Auf einem Flug nach New York (der natürlich dem Betrug an einer Gepäckversicherung dienen soll) tritt eine junge Frau namens Melanie (Gina Rodriguez) ins Leben des seltsamen Trios. Sie ist auf den ersten Blick das absolute Gegenteil der drei, körperlich, kontaktfreudig, lebensfroh. Aber auch Melanie sehnt sich nach einem Gefühl von Zugehörigkeit in ihrem Leben, und da ihr Lieblingsfilm zufällig „Oceans 11“ ist, stellt sie sich bereitwillig als Komplizin zur Verfügung. Sie erschließt aber nicht nur neue betrügerische Wirkungskreise, sondern rührt auch beständig an dem Stachel, der sich inzwischen in Old Dolio festgesetzt hat, dass es im Leben vielleicht doch mehr geben muss als pure Grundversorgung. Old Dolio ist zunehmend verwirrt, dass ihre Eltern so ganz anders auf Melanie reagieren als auf sie, mit Streicheleinheiten und Koseworten. Schließlich geht Melanie einen Deal mit ihr ein und verspricht, für die fehlenden Dinge zu sorgen: Pfannkuchen, ein Tanz, Geburtstagsgeschenke mit Schleife und der sogenannte Breast Crawl, der Kraftakt, mit dem ein Neugeborenes sich auf die Suche nach der Brust der Mutter macht. Das Ganze natürlich auf die einzige Art, wie Old Dolio es gewöhnt ist, gegen Bezahlung. Am Ende steht über allem die entscheidende Frage, die es zu klären gilt, ob ihre Eltern in ihr mehr sehen als einen zuverlässigen Partner in Crime.

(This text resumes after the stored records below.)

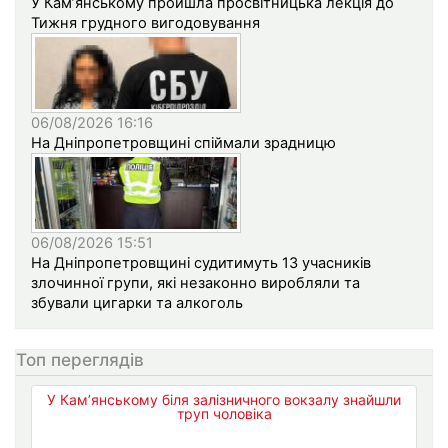
У Кам’янському пройшла просвітницька лекція до
Тижня грудного вигодовування
06/08/2026 16:16
На Дніпропетровщині спіймали зрадницю
06/08/2026 15:51
На Дніпропетровщині судитимуть 13 учасників
злочинної групи, які незаконно виробляли та
збували цигарки та алкоголь
Топ переглядів
У Кам’янському біля залізничного вокзалу знайшли
труп чоловіка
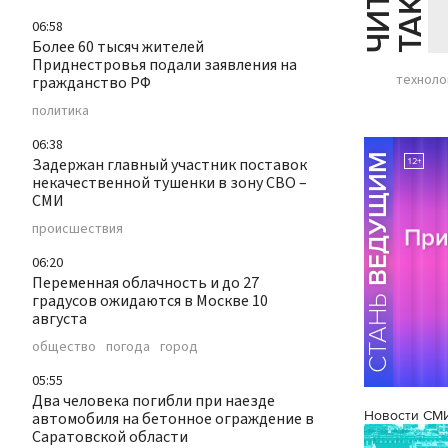
Й
Е
06:58
Более 60 тысяч жителей
Приднестровья подали заявления на
техноло
гражданство РФ
политика
06:38
Задержан главный участник поставок
некачественной тушенки в зону СВО –
СМИ
происшествия
06:20
Переменная облачность и до 27
градусов ожидаются в Москве 10
августа
общество
погода
город
05:55
Два человека погибли при наезде
Новости СМ
автомобиля на бетонное ограждение в
Саратовской области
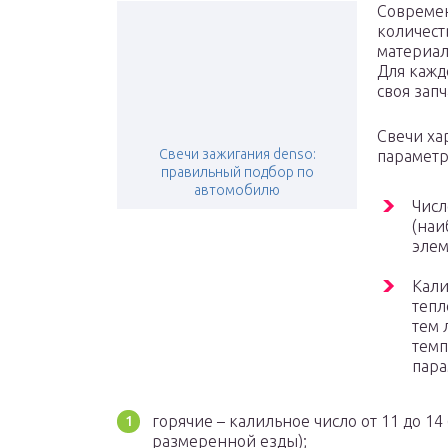
Современ
количест
материал
Для кажд
своя запч
Свечи ха
Свечи зажигания denso:
параметр
правильный подбор по
автомобилю
Числ
(наи
элем
Кали
тепл
тем 
темп
пара
горячие – калильное число от 11 до 1
размеренной езды);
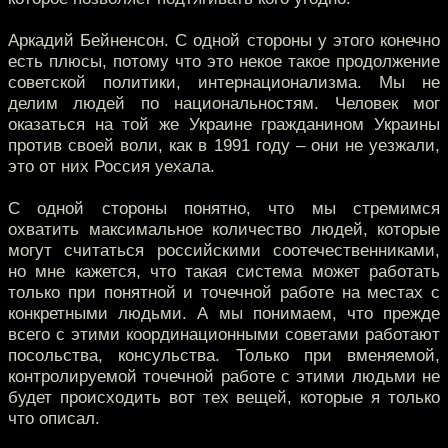
Аркадий Бейненсон. С одной стороны у этого конечно
есть плюсы, потому что это некое такое продолжение
советской политики, интернационализма. Мы не
делим людей по национальностям. Человек мог
оказаться на той же Украине гражданином Украины
против своей воли, как в 1991 году – они не уезжали,
это от них Россия уехала.
С одной стороны понятно, что мы стремимся
охватить максимальное количество людей, которые
могут считаться российскими соотечественниками,
но мне кажется, что такая система может работать
только при понятной и точечной работе на местах с
конкретными людьми. А мы понимаем, что прежде
всего с этими координационными советами работают
посольства, консульства. Только при вменяемой,
контролируемой точечной работе с этими людьми не
будет происходить вот тех вещей, которые я только
что описал.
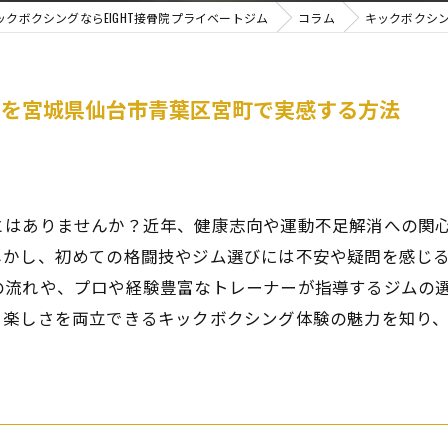
クボクシングならEIGHT接骨院プライベートジム
コラム
キックボクシ
さを宮城県仙台市青葉区宮町で実感する方法
とはありませんか？近年、健康志向や運動不足解消への関
しかし、初めての格闘技やジム選びには不安や疑問を感じ
の流れや、プロや経験豊富なトレーナーが指導するジムの
と楽しさを両立できるキックボクシング体験の魅力を知り
。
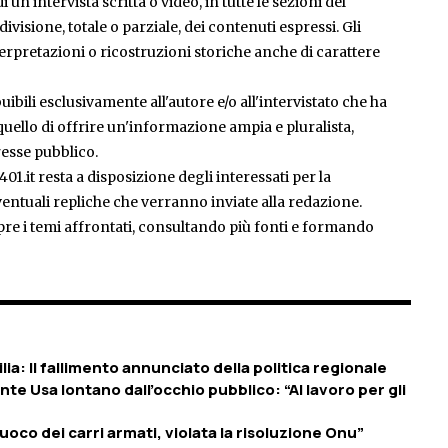
 un'intervista scritta o video, in tutte le sezioni del
isione, totale o parziale, dei contenuti espressi. Gli
rpretazioni o ricostruzioni storiche anche di carattere
ibili esclusivamente all'autore e/o all'intervistato che ha
è quello di offrire un'informazione ampia e pluralista,
esse pubblico.
401.it resta a disposizione degli interessati per la
entuali repliche che verranno inviate alla redazione.
pre i temi affrontati, consultando più fonti e formando
ia: Il fallimento annunciato della politica regionale
dente Usa lontano dall’occhio pubblico: “Al lavoro per gli
 fuoco dei carri armati, violata la risoluzione Onu”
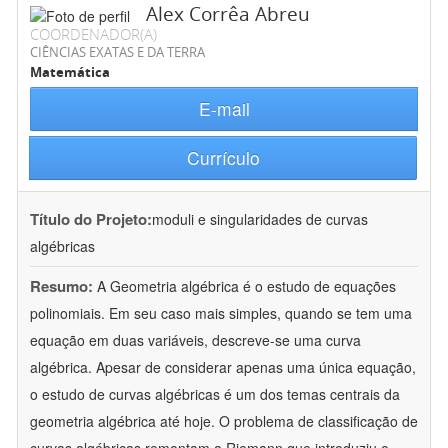
Alex Corrêa Abreu
COORDENADOR(A)
CIÊNCIAS EXATAS E DA TERRA
Matemática
E-mail
Currículo
Título do Projeto:
moduli e singularidades de curvas
algébricas
Resumo:
A Geometria algébrica é o estudo de equações
polinomiais. Em seu caso mais simples, quando se tem uma
equação em duas variáveis, descreve-se uma curva
algébrica. Apesar de considerar apenas uma única equação,
o estudo de curvas algébricas é um dos temas centrais da
geometria algébrica até hoje. O problema de classificação de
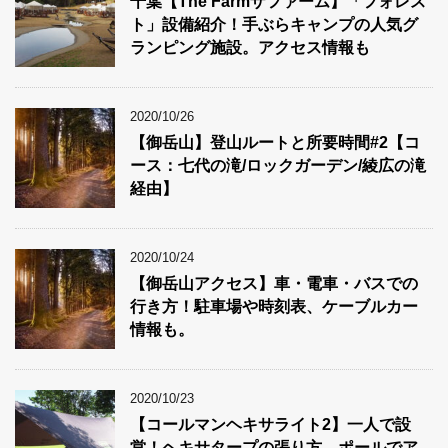
千葉【The Farmザファーム】「フォレス
ト」設備紹介！手ぶらキャンプの人気グ
ランピング施設。アクセス情報も
2020/10/26
【御岳山】登山ルートと所要時間#2【コ
ース：七代の滝/ロックガーデン/綾広の滝
経由】
2020/10/24
【御岳山アクセス】車・電車・バスでの
行き方！駐車場や時刻表、ケーブルカー
情報も。
2020/10/23
【コールマンヘキサライト2】一人で設
営！ヘキサタープの張り方。ポールでア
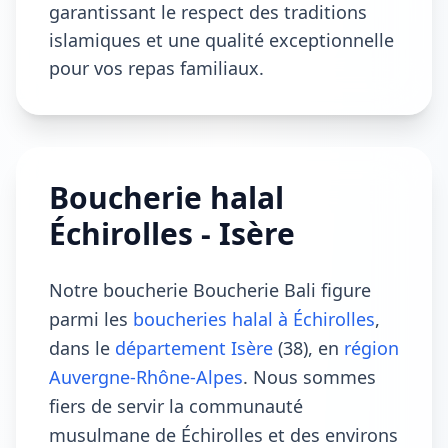
garantissant le respect des traditions
islamiques et une qualité exceptionnelle
pour vos repas familiaux.
Boucherie halal
Échirolles - Isère
Notre boucherie Boucherie Bali figure
parmi les
boucheries halal à Échirolles
,
dans le
département Isère
(38), en
région
Auvergne-Rhône-Alpes
. Nous sommes
fiers de servir la communauté
musulmane de Échirolles et des environs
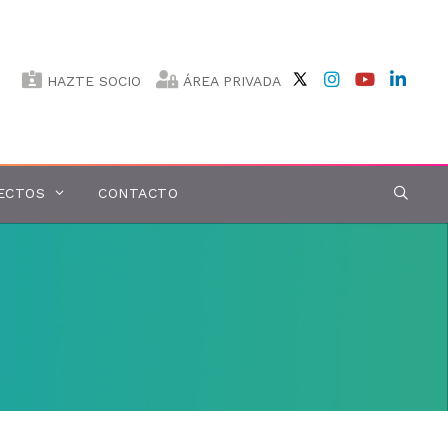
HAZTE SOCIO
ÁREA PRIVADA
ECTOS
CONTACTO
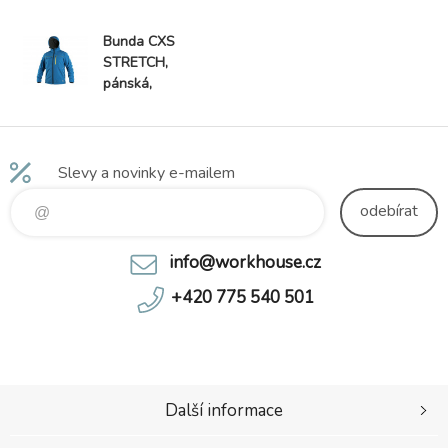
Bunda CXS
STRETCH,
pánská,
softshell,
středně modrá
Slevy a novinky e-mailem
odebírat
info@workhouse.cz
+420 775 540 501
Další informace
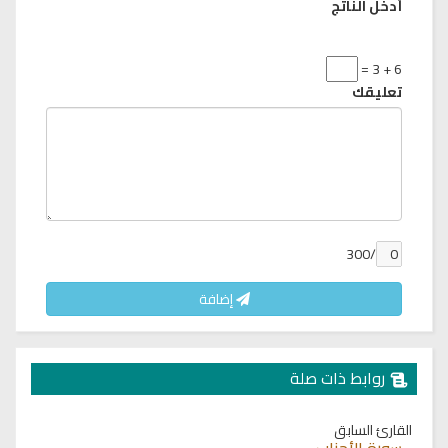
أدخل الناتج
6 + 3 =
تعليقك
/300
إضافة
روابط ذات صلة
القارئ السابق
سورة الأحزاب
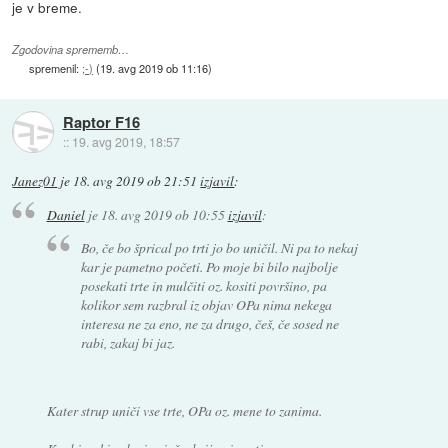
je v breme.
Zgodovina sprememb…
spremenil:
;-)
(
19. avg 2019 ob 11:16
)
Raptor F16
::
19. avg 2019, 18:57
Janez01
je
18. avg 2019 ob 21:51
izjavil
:
Daniel
je
18. avg 2019 ob 10:55
izjavil
:
Bo, če bo šprical po trti jo bo uničil. Ni pa to nekaj
kar je pametno početi. Po moje bi bilo najbolje
posekati trte in mulčiti oz. kositi površino, pa
kolikor sem razbral iz objav OPa nima nekega
interesa ne za eno, ne za drugo, češ, če sosed ne
rabi, zakaj bi jaz.
Kater strup uniči vse trte, OPa oz. mene to zanima.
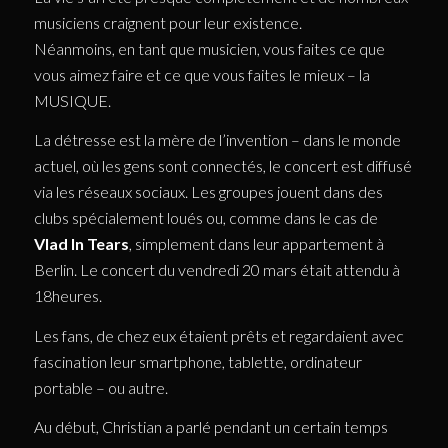
musiciens craignent pour leur existence.
Néanmoins, en tant que musicien, vous faites ce que
vous aimez faire et ce que vous faites le mieux – la
MUSIQUE.
La détresse est la mère de l’invention – dans le monde
actuel, où les gens sont connectés, le concert est diffusé
via les réseaux sociaux. Les groupes jouent dans des
clubs spécialement loués ou, comme dans le cas de
Vlad In Tears
, simplement dans leur appartement à
Berlin. Le concert du vendredi 20 mars était attendu à
18heures.
Les fans, de chez eux étaient prêts et regardaient avec
fascination leur smartphone, tablette, ordinateur
portable – ou autre.
Au début, Christian a parlé pendant un certain temps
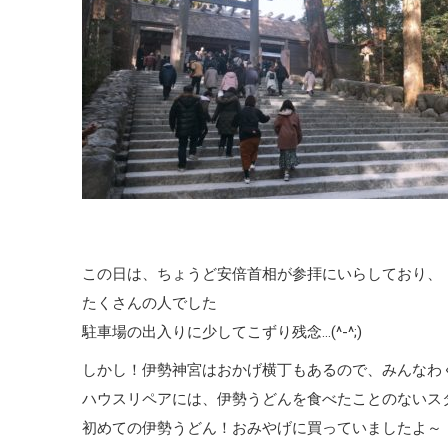
この日は、ちょうど安倍首相が参拝にいらしており、
たくさんの人でした
駐車場の出入りに少してこずり残念…(^-^;)
しかし！伊勢神宮はおかげ横丁もあるので、みんなわ
ハウスリペアには、伊勢うどんを食べたことのないス
初めての伊勢うどん！おみやげに買っていましたよ～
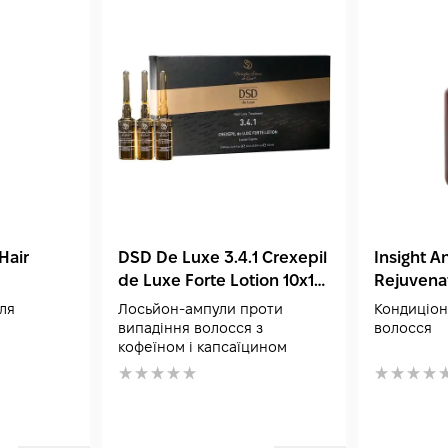
Hair
DSD De Luxe 3.4.1 Crexepil
Insight A
de Luxe Forte Lotion 10x10
Rejuvenat
мл
400 мл
ля
Лосьйон-ампули проти
Кондиціон
випадіння волосся з
волосся
кофеїном і капсаїцином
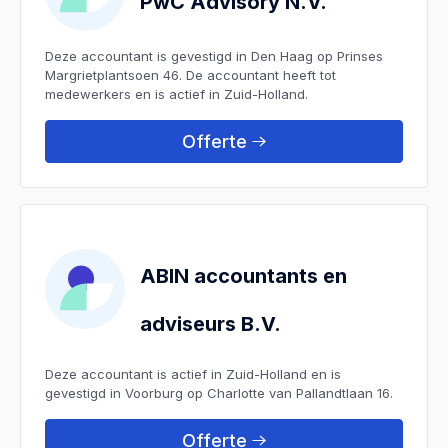
PwC Advisory N.V.
Deze accountant is gevestigd in Den Haag op Prinses
Margrietplantsoen 46. De accountant heeft tot
medewerkers en is actief in Zuid-Holland.
Offerte
ABIN accountants en
adviseurs B.V.
Deze accountant is actief in Zuid-Holland en is
gevestigd in Voorburg op Charlotte van Pallandtlaan 16.
Offerte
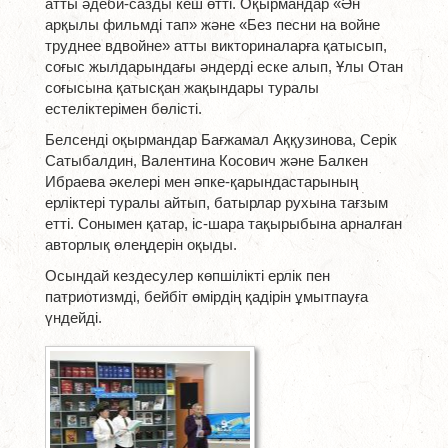
атты әдеби-сазды кеш өтті. Оқырмандар «Ән
арқылы фильмді тап» және «Без песни на войне
труднее вдвойне» атты викториналарға қатысып,
соғыс жылдарындағы әндерді еске алып, Ұлы Отан
соғысына қатысқан жақындары туралы
естеліктерімен бөлісті.
Белсенді оқырмандар Бағжамал Аққузинова, Серік
Сатыбалдин, Валентина Косович және Балкен
Ибраева әкелері мен әпке-қарындастарының
ерліктері туралы айтып, батырлар рухына тағзым
етті. Сонымен қатар, іс-шара тақырыбына арналған
авторлық өлеңдерін оқыды.
Осындай кездесулер көпшілікті ерлік пен
патриотизмді, бейбіт өмірдің қадірін ұмытпауға
үндейді.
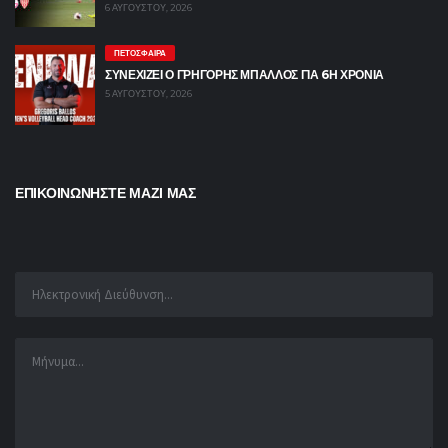
6 ΑΥΓΟΎΣΤΟΥ, 2026
ΠΕΤΌΣΦΑΙΡΑ
ΣΥΝΕΧΙΖΕΙ Ο ΓΡΗΓΟΡΗΣ ΜΠΑΛΛΟΣ ΓΙΑ 6Η ΧΡΟΝΙΑ
5 ΑΥΓΟΎΣΤΟΥ, 2026
ΕΠΙΚΟΙΝΩΝΗΣΤΕ ΜΑΖΙ ΜΑΣ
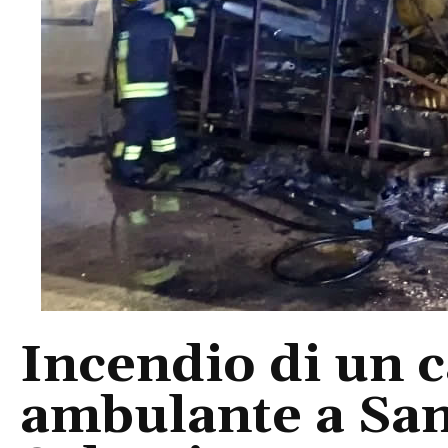
Incendio di un 
ambulante a San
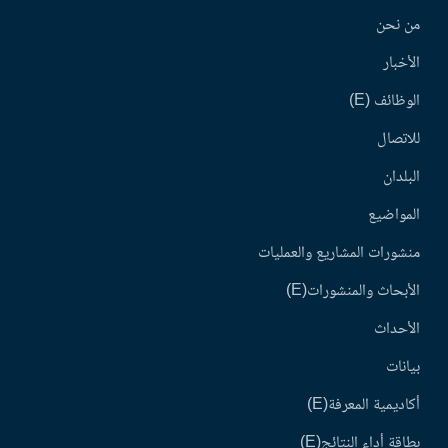
من نحن
الأخبار
الوظائف (E)
للاتصال
البلدان
المواضيع
منشورات المشاريع والعمليات
الأبحاث والمنشورات(E)
الأحداث
بيانات
أكاديمية المعرفة(E)
بطاقة أداء النتائج(E)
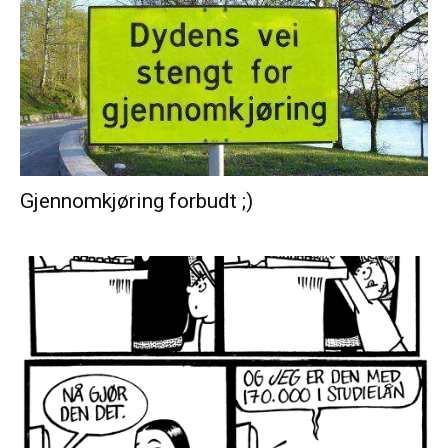
Gjennomkjøring forbudt ;)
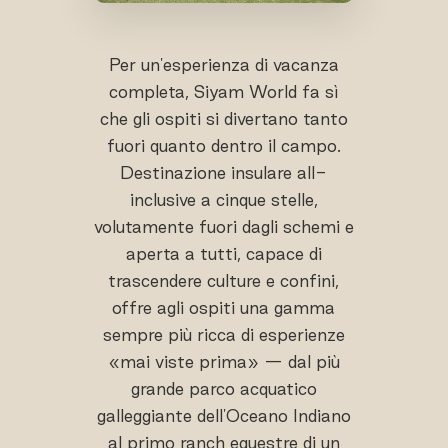
Per un'esperienza di vacanza
completa, Siyam World fa sì
che gli ospiti si divertano tanto
fuori quanto dentro il campo.
Destinazione insulare all-
inclusive a cinque stelle,
volutamente fuori dagli schemi e
aperta a tutti, capace di
trascendere culture e confini,
offre agli ospiti una gamma
sempre più ricca di esperienze
«mai viste prima» — dal più
grande parco acquatico
galleggiante dell'Oceano Indiano
al primo ranch equestre di un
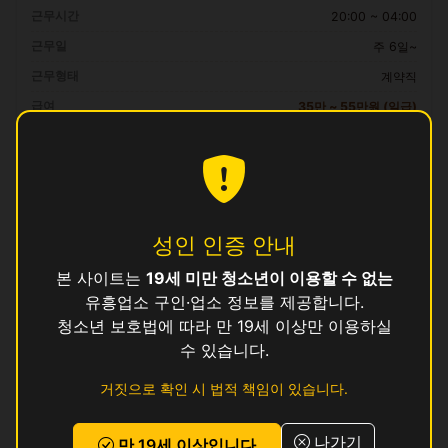
근무시간
20:00 ~ 04:00
근무일
주 6일~
근무형태
계약직
급여
35만 ~ 55만원 (일급)
자격 요건
만 19세 이상, 보건증 소지 (발급 안내 가능)
복리후생
성인 인증 안내
일급 즉시 정산, 교통비 지원, 식사 제공, 기숙사 제공 (1인실)
본 사이트는
19세 미만 청소년이 이용할 수 없는
유흥업소 구인·업소 정보를 제공합니다.
지원 방법
청소년 보호법에 따라 만 19세 이상만 이용하실
이 공고에 관심이 있으시면
위의 지원하기 버튼
을 눌러 신청해 주세요.
수 있습니다.
로그인 후 지원하기
거짓으로 확인 시 법적 책임이 있습니다.
리뷰
나가기
만 19세 이상입니다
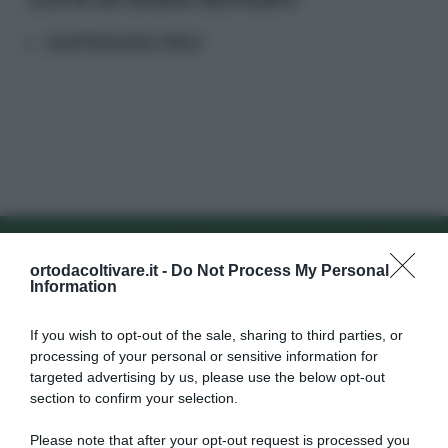
ZAFFERANO PRO
alla newsletter
Iscriviti alla new
ortodacoltivare.it -
Do Not Process My Personal
Information
If you wish to opt-out of the sale, sharing to third parties, or
processing of your personal or sensitive information for
targeted advertising by us, please use the below opt-out
section to confirm your selection.
Dalla semina alla raccolta, consigli
su come far crescere
verdure
Please note that after your opt-out request is processed you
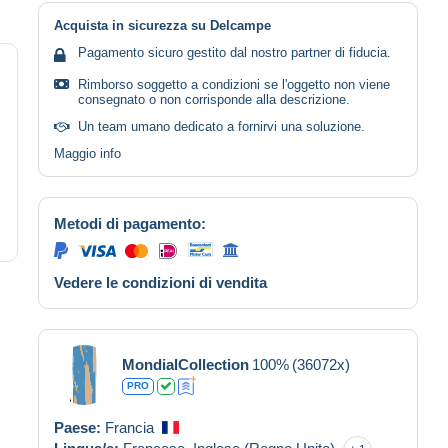
Acquista in sicurezza su Delcampe
Pagamento sicuro gestito dal nostro partner di fiducia.
Rimborso soggetto a condizioni se l'oggetto non viene
consegnato o non corrisponde alla descrizione.
Un team umano dedicato a fornirvi una soluzione.
Maggio info
Metodi di pagamento:
Vedere le condizioni di vendita
MondialCollection
100%
(36072x)
PRO
Paese:
Francia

Das mag alles wahnsinnig verrückt klingen. Ist es natürlich auch, aber letztendlich geht es in „Kajillionaire“ um nichts weiter als die tiefsten menschlichen Grundbedürfnisse, und die fangen dort an, wo ein Kind nichts weiter will, als von seinen Eltern geliebt zu werden. Dass sich hinter ihrer Vorliebe für Kuriositäten letztendlich eine Auseinandersetzung mit elementaren menschlichen Bedürfnissen verbirgt, ist typisch für Miranda Julys Erzählkunst. Auf diese Weise funktionierte auch zuletzt ihr Roman „Der erste fiese Typ“. Es mag sein, dass man ein wenig Zeit braucht, sich auf diese besondere Erzählweise einzulassen, aber dafür wird man am Ende mehr als belohnt.
Die Intensität, mit der Evan Rachel Wood sich als Old Doilo auf ihrer Suche begibt, ist schlichtweg atemberaubend, besonders im Wechselspiel mit der augenscheinlichen Leichtigkeit, mit der Gina Rodriguez als Melanie in ihr Leben tritt. Jede Figur tut hier das, was sie für sich als das Beste betrachtet. Aber manchmal ist das Beste einfach nicht gut genug. Herauszufinden, was man als Mensch sich selbst und anderen wert ist, das ist Old Dolios große Aufgabe und die eigentliche Botschaft von „Kajiliionaire“. Ein Film, der mit seiner Geschichte nicht mehr zu Herzen gehen und in seiner Machart kaum innovativer sein könnte. Und, meiner vielleicht unmaßgeblichen persönlichen Meinung nach, wunderbar weiblich ist.